▶ [Your objective]: In the profile of Judge Thomas P. Griesa, which military branch did he serve in after college?

▶ [Passage shown]:
Senior Judge of the United States District Court for the Southern District of New York
- In office March 13, 2000 – December 24, 2017

Chief Judge of the United States District Court for the Southern District of New York
- In office 1993–2000
- Preceded by: Charles L. Brieant
- Succeeded by: Michael Mukasey

Judge of the United States District Court for the Southern District of New York
- In office June 30, 1972 – March 13, 2000
- Appointed by: Richard Nixon
- Preceded by: Seat established by 84 Stat. 294
- Succeeded by: Laura Taylor Swain

Personal details
- Born: Thomas Poole Griesa October 11, 1930 Kansas City, Missouri, U.S.
- Died: December 24, 2017 (aged 87) New York City, New York, U.S.
- Education: Harvard University (BA) Stanford University (LLB)

= Thomas P. Griesa =

American judge (1930–2017)

Thomas Poole Griesa (October 11, 1930 – December 24, 2017) was a United States district judge of the United States District Court for the Southern District of New York from 1972 to 2017 and its Chief Judge from 1993 to 2000.

==Education and career==

Born on October 11, 1930, in Kansas City, Missouri, Griesa received a B.A. degree from Harvard University in 1952 and served in the United States Coast Guard from 1952 to 1954, thereafter receiving a Bachelor of Laws from Stanford Law School in 1958. He was an attorney with the Admiralty and Shipping Section of the United States Department of Justice from 1958 to 1960, and was then in private practice in New York City, New York from 1960 to 1972.

==Federal judicial service==

Griesa was nominated by President Richard Nixon on June 15, 1972, to the United States District Court for the Southern District of New York, to a new seat authorized by 84 Stat. 294. He was confirmed by the United States Senate on June 28, 1972, and received his commission on June 30, 1972. He served as Chief Judge from 1993 to 2000. He assumed senior status on March 13, 2000. His service terminated on December 24, 2017, due to his death in New York City.

▶ [Dataset rows]:

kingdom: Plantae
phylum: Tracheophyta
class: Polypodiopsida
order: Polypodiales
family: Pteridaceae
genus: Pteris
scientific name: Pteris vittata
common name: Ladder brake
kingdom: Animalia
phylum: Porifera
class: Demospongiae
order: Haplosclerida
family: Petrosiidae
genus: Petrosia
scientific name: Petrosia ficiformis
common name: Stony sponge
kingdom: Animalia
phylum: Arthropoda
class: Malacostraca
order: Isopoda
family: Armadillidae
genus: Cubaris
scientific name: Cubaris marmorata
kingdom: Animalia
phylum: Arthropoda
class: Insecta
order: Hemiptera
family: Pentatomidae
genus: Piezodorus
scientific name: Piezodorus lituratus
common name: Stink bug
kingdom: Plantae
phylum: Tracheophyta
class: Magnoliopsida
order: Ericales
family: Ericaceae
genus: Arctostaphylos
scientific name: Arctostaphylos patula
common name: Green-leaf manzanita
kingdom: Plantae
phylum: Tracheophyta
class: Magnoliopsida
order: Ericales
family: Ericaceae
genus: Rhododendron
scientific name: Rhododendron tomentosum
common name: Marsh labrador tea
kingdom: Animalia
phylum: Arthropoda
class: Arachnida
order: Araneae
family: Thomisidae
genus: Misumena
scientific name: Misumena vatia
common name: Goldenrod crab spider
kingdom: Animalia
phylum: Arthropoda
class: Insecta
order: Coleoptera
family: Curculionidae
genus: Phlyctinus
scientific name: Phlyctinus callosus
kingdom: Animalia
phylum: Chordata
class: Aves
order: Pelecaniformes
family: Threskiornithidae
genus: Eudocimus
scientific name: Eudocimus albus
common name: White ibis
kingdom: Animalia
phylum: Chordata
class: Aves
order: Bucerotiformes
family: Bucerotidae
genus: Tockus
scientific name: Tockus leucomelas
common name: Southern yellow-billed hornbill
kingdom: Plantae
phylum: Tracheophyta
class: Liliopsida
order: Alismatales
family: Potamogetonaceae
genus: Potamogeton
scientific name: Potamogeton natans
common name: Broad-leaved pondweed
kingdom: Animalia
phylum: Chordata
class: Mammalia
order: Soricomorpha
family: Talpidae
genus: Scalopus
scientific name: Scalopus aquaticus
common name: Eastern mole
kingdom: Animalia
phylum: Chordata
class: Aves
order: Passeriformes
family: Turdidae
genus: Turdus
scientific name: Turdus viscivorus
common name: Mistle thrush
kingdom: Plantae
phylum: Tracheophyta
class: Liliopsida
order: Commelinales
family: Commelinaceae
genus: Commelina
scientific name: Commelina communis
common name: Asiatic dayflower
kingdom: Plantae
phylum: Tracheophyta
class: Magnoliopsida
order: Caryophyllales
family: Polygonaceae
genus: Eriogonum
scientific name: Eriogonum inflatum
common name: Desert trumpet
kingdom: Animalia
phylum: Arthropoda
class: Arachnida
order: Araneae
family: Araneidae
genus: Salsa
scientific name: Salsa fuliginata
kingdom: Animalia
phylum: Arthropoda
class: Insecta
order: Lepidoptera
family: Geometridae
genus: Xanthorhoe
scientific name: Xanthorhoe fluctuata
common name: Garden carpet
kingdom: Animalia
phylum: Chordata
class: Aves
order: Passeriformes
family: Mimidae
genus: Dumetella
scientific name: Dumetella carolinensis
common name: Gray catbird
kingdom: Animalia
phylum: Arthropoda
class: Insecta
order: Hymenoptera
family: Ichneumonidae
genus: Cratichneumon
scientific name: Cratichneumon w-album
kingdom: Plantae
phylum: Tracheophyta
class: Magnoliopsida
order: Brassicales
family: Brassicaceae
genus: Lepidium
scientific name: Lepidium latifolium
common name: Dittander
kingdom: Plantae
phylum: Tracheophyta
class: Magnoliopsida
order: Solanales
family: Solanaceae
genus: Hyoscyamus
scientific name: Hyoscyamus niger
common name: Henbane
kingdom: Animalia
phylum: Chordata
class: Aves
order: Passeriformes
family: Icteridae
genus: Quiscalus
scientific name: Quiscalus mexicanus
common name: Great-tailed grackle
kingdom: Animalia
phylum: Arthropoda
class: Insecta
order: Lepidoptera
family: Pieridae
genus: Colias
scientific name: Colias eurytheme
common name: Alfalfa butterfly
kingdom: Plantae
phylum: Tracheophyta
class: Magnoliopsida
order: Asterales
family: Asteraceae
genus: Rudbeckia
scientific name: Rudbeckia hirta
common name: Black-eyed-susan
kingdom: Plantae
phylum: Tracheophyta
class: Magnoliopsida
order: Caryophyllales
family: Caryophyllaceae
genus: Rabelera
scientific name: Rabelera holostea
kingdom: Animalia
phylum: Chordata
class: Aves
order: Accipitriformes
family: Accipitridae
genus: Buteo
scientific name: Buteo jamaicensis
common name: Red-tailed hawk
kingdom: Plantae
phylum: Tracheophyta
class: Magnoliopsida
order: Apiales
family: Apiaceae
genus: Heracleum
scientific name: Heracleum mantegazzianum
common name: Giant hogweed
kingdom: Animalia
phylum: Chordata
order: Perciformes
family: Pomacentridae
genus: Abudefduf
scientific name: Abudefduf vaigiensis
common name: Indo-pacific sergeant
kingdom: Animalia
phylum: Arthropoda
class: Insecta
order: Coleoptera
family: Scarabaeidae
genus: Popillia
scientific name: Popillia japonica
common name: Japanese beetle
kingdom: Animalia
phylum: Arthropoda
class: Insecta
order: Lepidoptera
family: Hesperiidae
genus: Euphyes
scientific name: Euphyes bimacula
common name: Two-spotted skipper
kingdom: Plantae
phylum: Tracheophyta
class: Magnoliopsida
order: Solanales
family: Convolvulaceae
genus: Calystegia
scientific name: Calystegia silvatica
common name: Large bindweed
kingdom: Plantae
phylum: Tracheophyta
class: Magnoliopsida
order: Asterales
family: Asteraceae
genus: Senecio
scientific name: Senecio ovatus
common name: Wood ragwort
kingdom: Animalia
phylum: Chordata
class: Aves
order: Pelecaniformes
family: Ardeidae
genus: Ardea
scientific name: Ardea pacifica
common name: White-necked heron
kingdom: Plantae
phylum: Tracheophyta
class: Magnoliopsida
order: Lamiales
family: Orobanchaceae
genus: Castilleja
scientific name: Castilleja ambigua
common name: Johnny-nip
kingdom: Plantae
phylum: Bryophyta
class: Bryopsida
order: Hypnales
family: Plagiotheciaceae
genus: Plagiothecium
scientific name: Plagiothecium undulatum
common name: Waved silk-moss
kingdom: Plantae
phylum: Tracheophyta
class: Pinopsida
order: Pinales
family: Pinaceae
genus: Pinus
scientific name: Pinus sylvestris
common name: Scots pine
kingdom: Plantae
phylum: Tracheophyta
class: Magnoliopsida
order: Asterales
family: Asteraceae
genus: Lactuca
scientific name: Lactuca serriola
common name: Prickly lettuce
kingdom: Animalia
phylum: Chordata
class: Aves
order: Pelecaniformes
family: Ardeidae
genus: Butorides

▶ [Written solution]: The United States Coast Guard.